23 "Стружка" -- по-видимому, термин, восходящий к названиям нескольких критических статей К.Чуковского "Литературные стружки", которые публиковались в газете "Речь", начиная с 23 февраля 1909 г.

24 Письма сестры Магдалины Сергеевны (Лины) Шагинян из Москвы в Петербург содержали подробные сведения о встречах с религиозными философами и писателями, посещавшими дом сестер, о ее учебе на курсах и другие деловые подробности и фактические сведения. Сестры называли их "регламентациями". В дальнейшем именно такие письма Мариэтта по просьбе З.Гиппиус посылала ей из Петербурга в Париж. ""Бездны" открывает Чуковский". Фраза Гиппиус, возможно, содержит намек на многочисленные статьи Чуковского о Леониде Андрееве, в частности, о его рассказе "Бездна" (1902) и полемике вокруг него.
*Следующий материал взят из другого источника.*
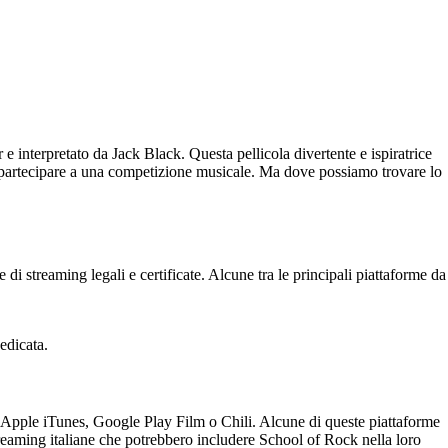
 interpretato da Jack Black. Questa pellicola divertente e ispiratrice
 partecipare a una competizione musicale. Ma dove possiamo trovare lo
di streaming legali e certificate. Alcune tra le principali piattaforme da
edicata.
e Apple iTunes, Google Play Film o Chili. Alcune di queste piattaforme
 streaming italiane che potrebbero includere School of Rock nella loro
25 Фохтинианка -- от имени немецкого естествоиспытателя Карла Фохта (1817--1895), здесь: материалистка. Когенианка -- от имени немецкого философа идеалиста, неокантианца Германа Когена (1842-1918). Впрочем, может быть, в термин "фохтинианка" Гиппиус вкладывала и другой, более "личный" по отношению к биографии М.Шагинян, смысл: ее отец, врач и естествоиспытатель С.Д.Шагинян был учеником профессора Александра Богдановича Фохта и работал в Москве в его клинике. Установить это можно было бы только на основании писем Шагинян к Гиппиус, которые не сохранились.

26 Иннокентий Федорович Анненский писал о Шагинян в статье "О современном лиризме" // Аполлон, 1909, No 3, декабрь.
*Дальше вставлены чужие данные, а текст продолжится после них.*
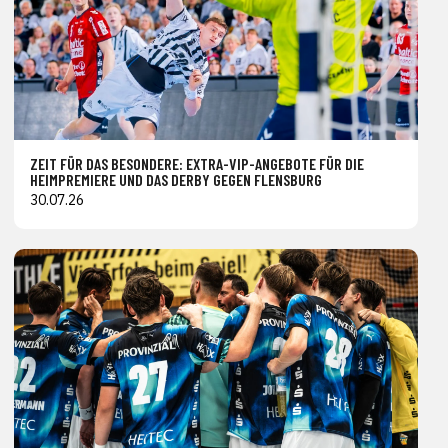
ZEIT FÜR DAS BESONDERE: EXTRA-VIP-ANGEBOTE FÜR DIE
HEIMPREMIERE UND DAS DERBY GEGEN FLENSBURG
30.07.26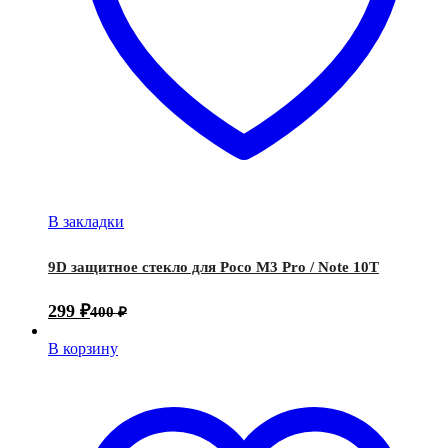
В закладки
9D защитное стекло для Poco M3 Pro / Note 10T
299
₽
400
₽
В корзину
27 Мейер Александр Александрович (1875-1939) -- религиозный мыслитель, публицист, активный участник Религиозно-философского общества и единомышленник Мережковских в 1908-1909 гг. В дневнике Гиппиус пишет о нем: "Отвлеченный, умный и какой-то "странник". Любви у нас к нему особенной -- ни у кого. <...> Бывший социал-демократ, потом был и "мистический анархист". Подходил искренно и тяжело" (Дневники. Т. 1. С. 149). "Мопра" -- роман Жорж Санд, 1837.

28 М.Шагинян в журнале "Тропинка" опубликовала рассказ "Бегство", 1910, No 9, май, с. 354-362; No 10, май, с. 393-398.
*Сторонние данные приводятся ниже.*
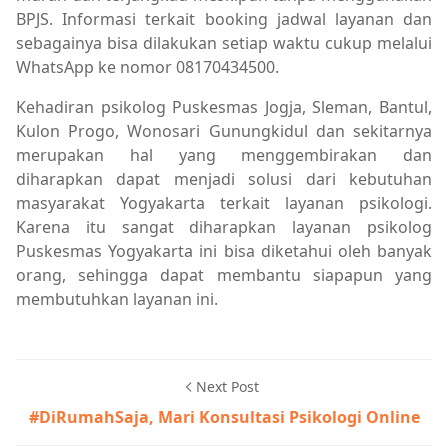
BPJS. Informasi terkait booking jadwal layanan dan
sebagainya bisa dilakukan setiap waktu cukup melalui
WhatsApp ke nomor 08170434500.
Kehadiran psikolog Puskesmas Jogja, Sleman, Bantul,
Kulon Progo, Wonosari Gunungkidul dan sekitarnya
merupakan hal yang menggembirakan dan
diharapkan dapat menjadi solusi dari kebutuhan
masyarakat Yogyakarta terkait layanan psikologi.
Karena itu sangat diharapkan layanan psikolog
Puskesmas Yogyakarta ini bisa diketahui oleh banyak
orang, sehingga dapat membantu siapapun yang
membutuhkan layanan ini.
Next Post
#DiRumahSaja, Mari Konsultasi Psikologi Online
29 М.Шагинян несколько раз от руки переписывала стихи Гиппиус для ее второй книги. Один такой список хранится в отделе рукописей РГБ. 18 февраля 1910 г. Гиппиус подарила книгу Шагинян со следующей надписью; "Эта книжка -- может быть я -- вам; может быть вы -- мне; ведь вы заботились о ее плоти. Если правда, что в вашей душе -- есть капелька моей -- делайте то, что я всегда хотела делать, и, главное. -- сделайте. Зина Гиппиус. 18.11.Х. СПб."

30 Скалдин, Нечаев -- молодые рабочие, представители "народа" в секции Мережковских в Религиохзно-философском обществе.

31 Hermant Abel (1862-1927) -- французский писатель, автор романов из истории Франции. Willy Henry Gauthier Willars (1855--1931) -- французский писатель. "Claudine en ménage" его роман "Клодин в супружестве". Шагинян не согласилась с оценками, данными Гиппиус. В воспоминаниях "Человек и время" она писала об этом: "Абель Хэрман никакой не был классик. Книга его была цинична и претила мне своей похабщиной, своим равнодушием и к политике, и к истории Франции. Никакой стилизации я в ней не усматривала и не понимала, зачем и для кого нужно писать такие книги. И она просто была неинтересна мне. А в то же время, к стыду своему, я совсем не читала Стендаля и даже не знала, что Бейль и Стендаль -- это одно лицо" (М., 1980. С. 405.). Beyle -- Стендаль (Анри Мари Бейль, 1783--1842), роман "Красное и черное" написан им в 1831 г.